I was halfway through Crystal Evans' guest lecture at Caltech when Emma burst into the shared office space Candace and I renovated from one of the old dockside warehouses.
We gutted the place last spring and turned the entire ground floor into sleek glass-walled offices with a shared conference space in the middle and a wall-to-wall view of the harbor you can't ignore even if you try. We live upstairs now—Candace insisted on high ceilings and open beams—and I have to admit, it’s the best move we ever made. She's out at one of the redevelopment sites today.
I'm in here, deep in my secret research on the Mar Azul ring, when Emma barges in like I’ve just lit something on fire.
Flopping down in one of my chairs, she glares at me. “You’re really going to send Cruz Devlin to chase the Mar Azul ring so you can use it to propose?”
I don’t look up from my laptop. “Correct.”
“Cruz Devlin; the television star."
"Former SEAL."
"You say tomato... and you’re pairing him with a woman he’s never met. A historian you found online.”
“She’s not just any historian,” I say, clicking through another article. “She’s the top of her field. Crystal Evans has published in Maritime Quarterly and dismantled two major pirate hoaxes before she turned twenty-five.”
Emma raises an eyebrow. “You mean the Crystal Evans I’ve followed on social media for three years? The one who shuts down conspiracy theorists in the comments and picks apart 18th-century naval logs for fun?”
“That’s the one.”
Emma blinks. “You’ve been stalking her.”
“Researching,” I correct.
She makes a noise that says she doesn’t buy it for a second. “Again, tomato. So let me get this straight. You're sending Cruz to retrieve a legendary ring for your proposal to Candace, and you’re pairing him with a woman you’re secretly hoping will... will what? Make him seem less of a player? Make him less... feral?”
I lean back in my chair, glancing at my laptop as Crystal gestures through her talk like the stage belongs to her. Passionate. Exacting. Zero tolerance for nonsense.
“She’s brilliant. Grounded. Won’t give a damn about Cruz’s charm. Exactly what he needs.”
Emma gives me a knowing look and snorts. “So this is a double play. You get the ring. Cruz gets... emotionally cornered by a woman who won’t fall for his alphahole routine.”
“Efficient project management,” I say.
She laughs, shaking her head. “You’re insane. Is this another one of your save the world through matchmaking schemes? What happens when they kill each other?”
I grin. “I've already negotiated that with his show’s producers. In exchange for underwriting all the expenses for both Cruz and Dr. Evans, I get the rights to the footage. Regardless of what happens, I win.”
Emma rolls her eyes, muttering something about SEALs, big brothers and their ridiculous matchmaking tactics, and walks out. I glance back at the screen.
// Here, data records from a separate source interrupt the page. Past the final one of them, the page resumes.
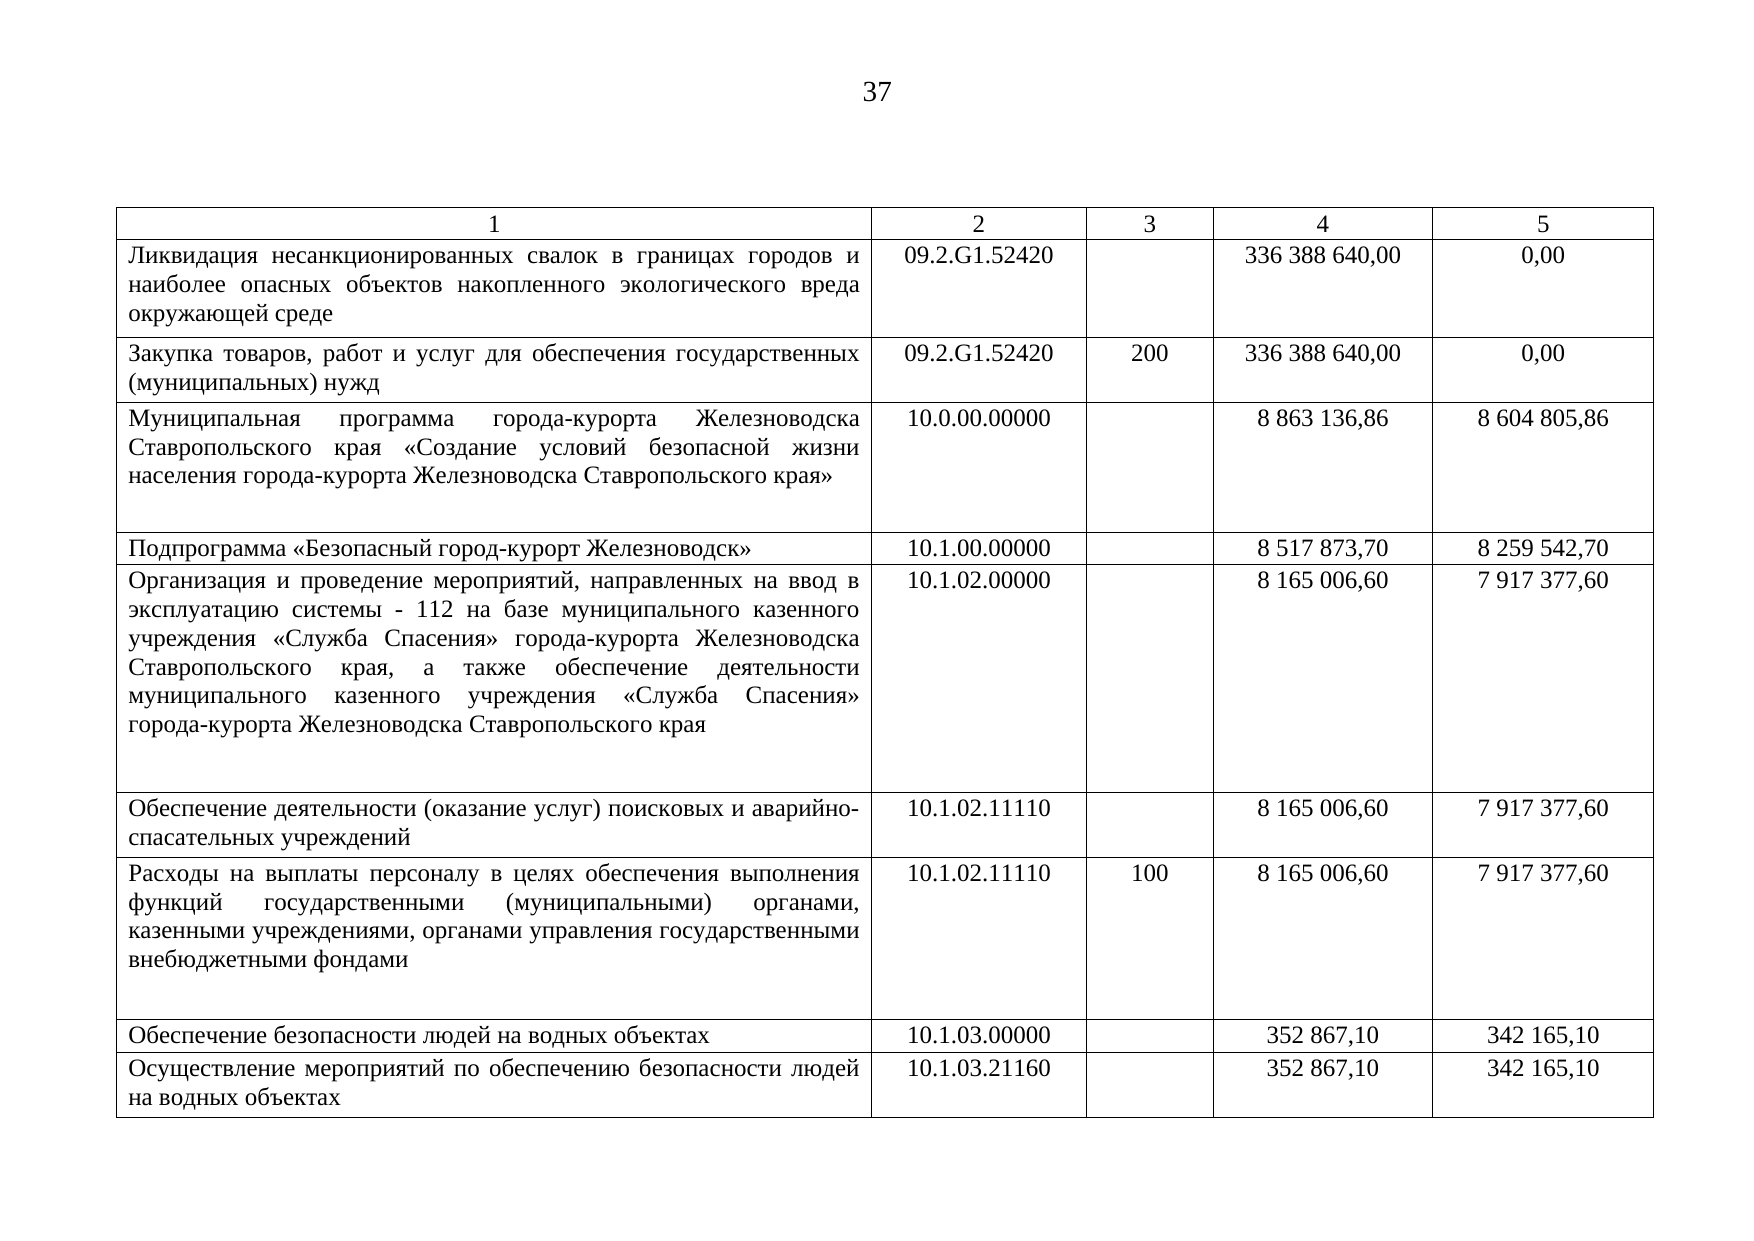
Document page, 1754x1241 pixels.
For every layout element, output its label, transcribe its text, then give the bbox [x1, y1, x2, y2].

table_cell 8 517 873,70 [1214, 533, 1432, 564]
table_cell [1087, 1020, 1213, 1052]
table_cell 10.1.02.11110 [872, 858, 1086, 1019]
table_cell 8 259 542,70 [1433, 533, 1653, 564]
table_cell Муниципальная программа города-курорта Железноводска Ставропольского края «Создание условий безопасной жизни населения города-курорта Железноводска Ставропольского края» [117, 403, 871, 532]
table_cell [1087, 793, 1213, 857]
table_cell Обеспечение деятельности (оказание услуг) поисковых и аварийно-спасательных учреждений [117, 793, 871, 857]
table_cell [1087, 565, 1213, 792]
table_cell [1087, 403, 1213, 532]
table_cell 8 604 805,86 [1433, 403, 1653, 532]
table_cell 09.2.G1.52420 [872, 338, 1086, 402]
table_cell 7 917 377,60 [1433, 793, 1653, 857]
table_cell 7 917 377,60 [1433, 858, 1653, 1019]
table_cell 10.0.00.00000 [872, 403, 1086, 532]
table_cell Закупка товаров, работ и услуг для обеспечения государственных (муниципальных) нужд [117, 338, 871, 402]
table_cell 336 388 640,00 [1214, 240, 1432, 337]
table_cell 10.1.03.00000 [872, 1020, 1086, 1052]
table_cell 8 165 006,60 [1214, 858, 1432, 1019]
table_cell Подпрограмма «Безопасный город-курорт Железноводск» [117, 533, 871, 564]
table_cell [1087, 533, 1213, 564]
table_cell 8 165 006,60 [1214, 793, 1432, 857]
table_cell 8 165 006,60 [1214, 565, 1432, 792]
table_header 2 [872, 208, 1086, 239]
table_cell 8 863 136,86 [1214, 403, 1432, 532]
table_cell 09.2.G1.52420 [872, 240, 1086, 337]
table_cell 10.1.02.00000 [872, 565, 1086, 792]
table_cell Осуществление мероприятий по обеспечению безопасности людей на водных объектах [117, 1053, 871, 1117]
table_cell Расходы на выплаты персоналу в целях обеспечения выполнения функций государственными (муниципальными) органами, казенными учреждениями, органами управления государственными внебюджетными фондами [117, 858, 871, 1019]
table_cell 0,00 [1433, 240, 1653, 337]
table_header 1 [117, 208, 871, 239]
table_cell Обеспечение безопасности людей на водных объектах [117, 1020, 871, 1052]
table_cell 342 165,10 [1433, 1020, 1653, 1052]
table_cell Организация и проведение мероприятий, направленных на ввод в эксплуатацию системы - 112 на базе муниципального казенного учреждения «Служба Спасения» города-курорта Железноводска Ставропольского края, а также обеспечение деятельности муниципального казенного учреждения «Служба Спасения» города-курорта Железноводска Ставропольского края [117, 565, 871, 792]
table_cell 10.1.00.00000 [872, 533, 1086, 564]
table_cell 336 388 640,00 [1214, 338, 1432, 402]
table_cell 0,00 [1433, 338, 1653, 402]
table_cell [1087, 1053, 1213, 1117]
table_cell 10.1.02.11110 [872, 793, 1086, 857]
table_cell 100 [1087, 858, 1213, 1019]
table_cell Ликвидация несанкционированных свалок в границах городов и наиболее опасных объектов накопленного экологического вреда окружающей среде [117, 240, 871, 337]
table_header 4 [1214, 208, 1432, 239]
table_cell 342 165,10 [1433, 1053, 1653, 1117]
table_cell 352 867,10 [1214, 1053, 1432, 1117]
table_cell 352 867,10 [1214, 1020, 1432, 1052]
table_header 5 [1433, 208, 1653, 239]
table_header 3 [1087, 208, 1213, 239]
table_cell 200 [1087, 338, 1213, 402]
table_cell 10.1.03.21160 [872, 1053, 1086, 1117]
table_cell 7 917 377,60 [1433, 565, 1653, 792]
table_cell [1087, 240, 1213, 337]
Crystal Evans is exactly what this mission—and Cruz Devlin—needs. And if the ring ends up on Candace’s finger when this is over, all the better.
Let the games begin.
* * *
CRUZ
Somewhere in the
Mediterranean Sea
Present Day
“Yo, Cruz,” calls Denny, my chief cameraman. “Got a cable for you.”
He leans out over the railing of the crew ship and passes it to me.
Cruz,
La Reina de Oro is lying off Pelican Point.
It’s not signed.
“Denny, who’s it from?”
“Unknown. Mike got it up in the New York Office and said you two had talked about it.”
I nod. “We’re about three weeks out. We’ll stop for supplies and get underway. Tell Mike to meet us in Pelican Point, Florida.”